For many crypto startups in 2017, the ICO bubble meant raising millions of dollars in token sales, over promising on product potential, and, in a classic case of The Idea Execution Paradox, under-delivering on those promises.
It also apparently meant mismanaging treasuries with zero accountability to token investors.
Funds with a focus on liquid token investments used to either 1) write off these mismanaged startups or 2) quietly resolve the situation and have their investment returned. To cover their bases, larger funds with more leverage would often structure terms in a way that allowed them to have more influence over the project’s development. These terms were typically managed by dedicated term sheets or side letters that were neatly tucked away from the public eye.
That isn’t, however, the case with a very recent and very public conflict between investment firm Arca and Gnosis.
Gleaning from recent reports we learn that:
In April 2017, Gnosis raised $12.5M in a dutch auction that lasted less than 15 mins during the ICO frenzy. The team collected 250,000 ETH at a price of about $50 per ETH. The project promised to deliver prediction market platforms along with other products that natively use the GNO token. The team kept the collected investments in ETH, betting heavily on ETH’s price.
Since the ICO, the team has allegedly focused more on contributing to the Ethereum ecosystem than executing on the deliverables they pitched during the ICO. In this sense, the team has been more focused on growing their ICO proceeds, which are denominated in ETH, than making Gnosis’ token GNO more valuable.
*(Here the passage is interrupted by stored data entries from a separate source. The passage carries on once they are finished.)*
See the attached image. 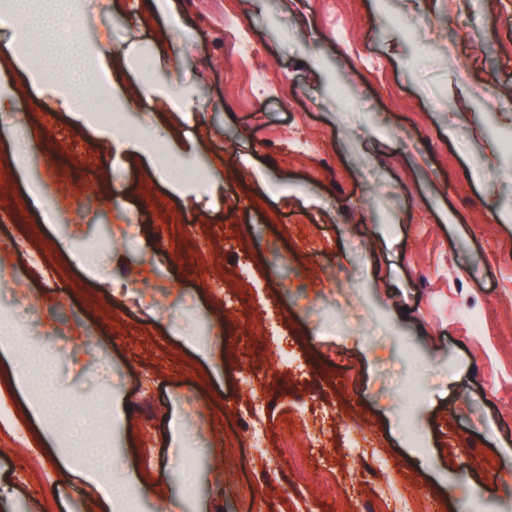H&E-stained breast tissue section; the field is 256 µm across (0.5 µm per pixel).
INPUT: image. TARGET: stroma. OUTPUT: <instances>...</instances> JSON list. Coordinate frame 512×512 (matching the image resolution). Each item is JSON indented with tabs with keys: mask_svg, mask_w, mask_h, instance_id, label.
I'll return each mask as SVG.
<instances>
[{
	"mask_svg": "<svg viewBox=\"0 0 512 512\" xmlns=\"http://www.w3.org/2000/svg\"><path fill=\"white\" fill-rule=\"evenodd\" d=\"M177 2L75 0L81 36L130 63L105 96L115 137L58 100L65 60L36 52L38 81L0 73V213L16 218L0 240L28 234L57 270L41 282L15 254L0 277L28 372L6 384L0 360V409L20 422L0 445V512H101L102 455L129 474L137 512H289L326 463L343 475L315 510L344 512L367 501L375 453L440 512L476 497L512 512V262L499 257L512 248V0H236L254 69L281 77L247 95L224 0ZM166 33L183 53L156 52ZM305 139L320 153L299 155ZM161 208L228 234L252 225L250 248L210 247L247 271L257 317L216 296L196 246L169 247ZM285 224L313 225L323 252ZM250 370L278 422L292 394L322 385L314 419L332 438L299 462L270 451L251 502L236 485L254 449H224ZM36 390L52 419L30 415ZM102 401L123 412L104 431ZM58 439L78 468L66 484Z\"/></svg>",
	"mask_w": 512,
	"mask_h": 512,
	"instance_id": "stroma-1",
	"label": "stroma"
}]
</instances>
Moreover, the Gnosis team still controls an overwhelming majority of the GNO tokens, estimated to exceed 85% of the token supply.
GNO’s price has suffered largely due to a lack of momentum and apparent centralization of token distribution: GNO traded well below the ICO price during 2019 and through the majority of 2020. As one might reasonably assume, this has angered GNO token investors, such as Arca, who have to bear the losses while the Gnosis team enjoys an 8x appreciation of ETH holdings and burns an estimated $7.5M in annual expenses.
Arca’s proposal to the Gnosis team, distributed by The Block, pinpoints Gnosis' failure to build useful products. DEX development efforts such as DutchX and, more recently, Gnosis Protocol failed to attract much volume. Similarly, the prediction protocol is experiencing low utilization.
Arca also attacked Gnosis team’s undisclosed investment activities which goes beyond the scope of the project: the Gnosis team is allegedly using their ETH holdings to participate in yield farming activities. From Arca’s perspective, the team is more focused on making money for themselves than creating value for GNO token investors.
Consequently, Arca is proposing a buyback program where the Gnosis company uses its inflated treasury (largely appreciation from ETH) to buy back the GNO tokens offered in the ICO. The proposal calculates the fair GNO token price to be about $89, approximately 3x the ICO price.
Tokens or Stocks?
The interesting bit about Arca’s proposal is that it proposes the use of funds currently owned by a company, i.e. company founders and equity holders, to compensate token holders who invested in the ICO three years ago. In Arca’s words, token investors have provided a $12.5M zero-interest loan to the Gnosis company on the promise of developing a product.
Instead, the company used the money to invest in ETH and grow the Ethereum ecosystem, creating value for the founders and equity holders while the token investors were left empty-handed. Arca’s proposal challenges the zero-rights understanding that was tethered to token investments from the 2017 ICO era. The proposal pushes for token holders to have equal rights as company shareholders - especially when these companies have inflated treasuries repurposed as investment vehicles.
New risks for ICO founders
The current dispute can easily develop into a legal battle that could set the precedent for many startups that ICO’d in 2017. In many scenarios, token investors are in the red while companies are sitting on millions. In some cases, these companies used ICO proceeds to launch venture investment arms that only benefit equity holders of the company.
Arca’s proposal should be viewed as an opportunity to resolve ongoing issues from the ICO boom and to apply those lessons to the next wave of DeFi projects and tokens.